Feedback from a teacher revealed that children are inherently competitive and so developing different forms of the booklet would be ideal to get them to work independently. 
Result: we developing three different themes for the booklet which can be used in the same museum. The natural flow of the museum helped us realize that this was the perfect opportunity to also apply themes each of our booklets. Namely : Civil rights, Legacy of MLK and Important Artifact Around the Museum, 
Final booklets can be downloaded here: Civil Rights themeLegacy theme & Artifacts
User testing 
We were able to test one version of our booklet on the theme “Civil Rights” at the Visitor Center on Auburn. Kian, our tester helped us understand how children his age would interpret directions and determine the locations of certain artifacts. He also helped to point our errors that we had made in the writing of the text and the order of artifacts placed with in the museum. 
Key Observations during testing
• Questions need to also be clear and concise. 
• Picture clues are an effective way finding tool. 
• Repetitive questions eg... Only Fill in blank questions tend to cause children to get dis-interested, we needed to add variety to the format of the questions. 
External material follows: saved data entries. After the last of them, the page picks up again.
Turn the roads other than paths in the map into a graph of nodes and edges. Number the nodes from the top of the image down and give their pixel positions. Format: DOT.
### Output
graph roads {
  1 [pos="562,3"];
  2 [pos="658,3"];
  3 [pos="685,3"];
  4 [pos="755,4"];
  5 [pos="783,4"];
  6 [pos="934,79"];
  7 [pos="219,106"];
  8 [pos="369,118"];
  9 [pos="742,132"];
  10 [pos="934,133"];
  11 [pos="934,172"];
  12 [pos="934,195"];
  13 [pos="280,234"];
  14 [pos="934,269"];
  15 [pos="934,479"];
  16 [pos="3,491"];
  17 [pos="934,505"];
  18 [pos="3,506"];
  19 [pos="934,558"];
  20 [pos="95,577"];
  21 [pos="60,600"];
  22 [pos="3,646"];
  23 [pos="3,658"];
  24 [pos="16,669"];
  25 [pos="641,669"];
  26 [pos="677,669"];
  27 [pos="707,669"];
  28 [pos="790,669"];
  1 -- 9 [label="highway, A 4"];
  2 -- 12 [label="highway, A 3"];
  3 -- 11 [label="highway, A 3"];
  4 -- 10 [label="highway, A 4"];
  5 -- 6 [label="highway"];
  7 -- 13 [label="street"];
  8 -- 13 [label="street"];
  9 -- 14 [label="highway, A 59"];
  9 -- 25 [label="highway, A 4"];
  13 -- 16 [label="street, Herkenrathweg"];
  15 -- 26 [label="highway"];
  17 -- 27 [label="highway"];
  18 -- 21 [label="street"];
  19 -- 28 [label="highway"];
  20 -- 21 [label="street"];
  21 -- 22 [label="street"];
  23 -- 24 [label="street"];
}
• Children don’t need to handle solving the entire booklet on their own, they can involve their teachers or parents to help them understand certain concepts. 
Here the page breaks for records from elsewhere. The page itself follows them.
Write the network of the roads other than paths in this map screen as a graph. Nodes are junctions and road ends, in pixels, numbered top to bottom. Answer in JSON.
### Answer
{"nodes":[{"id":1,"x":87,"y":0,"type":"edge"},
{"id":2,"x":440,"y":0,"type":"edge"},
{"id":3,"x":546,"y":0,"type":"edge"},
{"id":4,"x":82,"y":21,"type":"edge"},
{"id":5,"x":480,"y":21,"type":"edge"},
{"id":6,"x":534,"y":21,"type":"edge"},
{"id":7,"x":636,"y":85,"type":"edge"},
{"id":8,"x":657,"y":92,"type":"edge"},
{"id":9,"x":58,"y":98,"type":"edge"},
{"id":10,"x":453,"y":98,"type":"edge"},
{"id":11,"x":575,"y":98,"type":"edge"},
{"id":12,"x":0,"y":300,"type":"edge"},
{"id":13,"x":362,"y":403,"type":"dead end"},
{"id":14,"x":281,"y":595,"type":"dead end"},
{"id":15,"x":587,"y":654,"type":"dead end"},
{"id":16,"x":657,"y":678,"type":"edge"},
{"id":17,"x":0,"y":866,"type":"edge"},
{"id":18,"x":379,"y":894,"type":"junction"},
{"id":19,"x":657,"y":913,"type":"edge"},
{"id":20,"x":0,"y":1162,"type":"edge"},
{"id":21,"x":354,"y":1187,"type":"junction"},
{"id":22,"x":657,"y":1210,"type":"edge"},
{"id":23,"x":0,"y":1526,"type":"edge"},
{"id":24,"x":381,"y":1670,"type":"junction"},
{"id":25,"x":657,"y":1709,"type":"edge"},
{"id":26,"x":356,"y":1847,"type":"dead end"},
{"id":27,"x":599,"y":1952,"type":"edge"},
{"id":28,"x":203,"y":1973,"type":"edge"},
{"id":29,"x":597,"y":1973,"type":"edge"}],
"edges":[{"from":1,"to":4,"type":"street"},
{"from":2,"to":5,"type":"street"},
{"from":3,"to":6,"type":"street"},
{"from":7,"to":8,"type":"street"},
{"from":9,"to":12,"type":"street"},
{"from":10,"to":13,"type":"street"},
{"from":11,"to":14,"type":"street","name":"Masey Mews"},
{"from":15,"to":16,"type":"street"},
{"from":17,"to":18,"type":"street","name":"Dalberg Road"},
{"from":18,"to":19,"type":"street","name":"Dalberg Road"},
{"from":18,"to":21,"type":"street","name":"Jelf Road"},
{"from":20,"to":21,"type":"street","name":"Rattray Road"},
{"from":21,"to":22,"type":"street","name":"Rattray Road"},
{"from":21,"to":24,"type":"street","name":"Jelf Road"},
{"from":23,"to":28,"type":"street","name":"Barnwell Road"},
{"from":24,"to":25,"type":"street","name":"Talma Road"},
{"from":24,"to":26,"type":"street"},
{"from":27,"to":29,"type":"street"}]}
We can spark a curiosity but complex subjects need details
From observing Kian and also class discussions we soon realized that it was not possible for us to help children understand complex concepts associated to the Civil Rights movement like “Segregation” just by asking them to answer a couple of questions in a booklet. Instead we could use the booklet as a way to direct students to certain kinds of exhibits that could help spark their curiosity. The goal was to format the questions in way which would encourage children to engage their parents or teacher in a discussion to help them understand the subject matter.